I have no idea on what's up the the alternate soundtrack. A 21st century re-appraisal of A Clockwork Orange as a cultural text over fifty years on from both the novel & film. The reason they spent the time and effort to do this to a 50 year old movie is beyond baffling.Īdded later.I logged into HBO Max, and the soundtrack on A Clockwork Orange was just fine, unadulterated. They cut out Gene Kelly's Singing in the Rain and replaced it with more bad computer generated "music" (and again, Wendy Carlos' version of Singing in the Rain never made it into the original movie). A dystopian future London is the playground of a teenage gang leader in Stanley Kubricks stylish, controversial take on Anthony. They cut out the orchestral version of The Thieving Magpie and replaced it with silence (Wendy Carlos' version of The Thieving Magpie never made it into the original movie). They left in Wendy Carlos' Timesteps and Suicide Scherzo, but cut every other piece written by her and replaced them with something that resembles bad 8-bit computer generated "music" from '80s video games.

Somebody (HBO Max? Warner Brothers?) went to A LOT of trouble to remove most of the music from the original film. Thanks for preserving this.for historical reasons.

This landmark book marks both the 50 th anniversary of Kubrick’s film and the 60 th anniversary of Burgess’s novel by considering the historical, textual and philosophical connections between the two.The quality of the archive is very good.

This is the first book to deal with both together offering a range of groundbreaking perspectives that draw on the most up to date, contemporary archival and critical research carried out at both the Stanley Kubrick Archive, held at University of the Arts London, and the archive of the International Anthony Burgess Foundation.

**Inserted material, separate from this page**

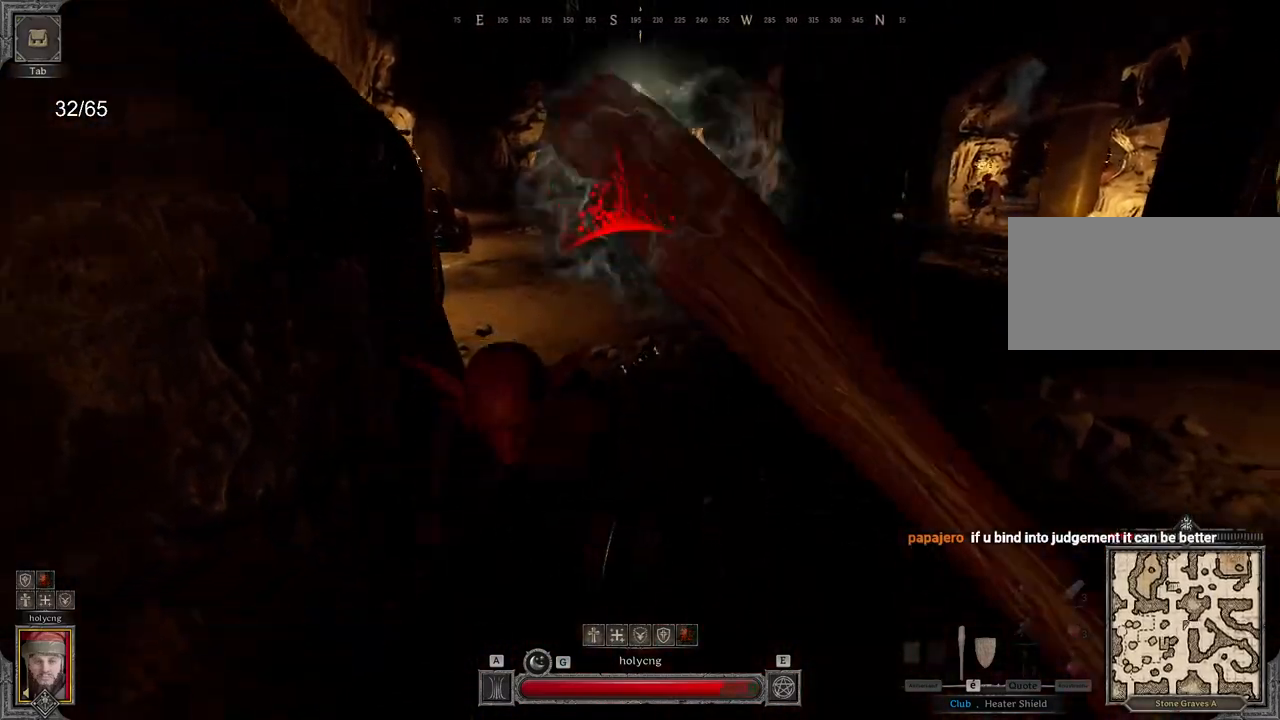
{"keys": ["q", "s"], "mouse": [], "events": [[150, "q", "down"], [300, "mouse_left", "up"]]}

This is the darkest of satires, exploring the deepest of themes: behavioral conditioning, crime and punishment, and the quote attributed to the anarchist Emma Goldman: 'A society gets all the criminals it deserves. This book brings together a diverse range of contemporary scholarship around both Anthony Burgess’s novel (1962) and Stanley Kubrick’s film, A Clockwork Orange (US 1971 UK 1972). A Clockwork Orange has earned the title of 'cult classic,' and rightfully so.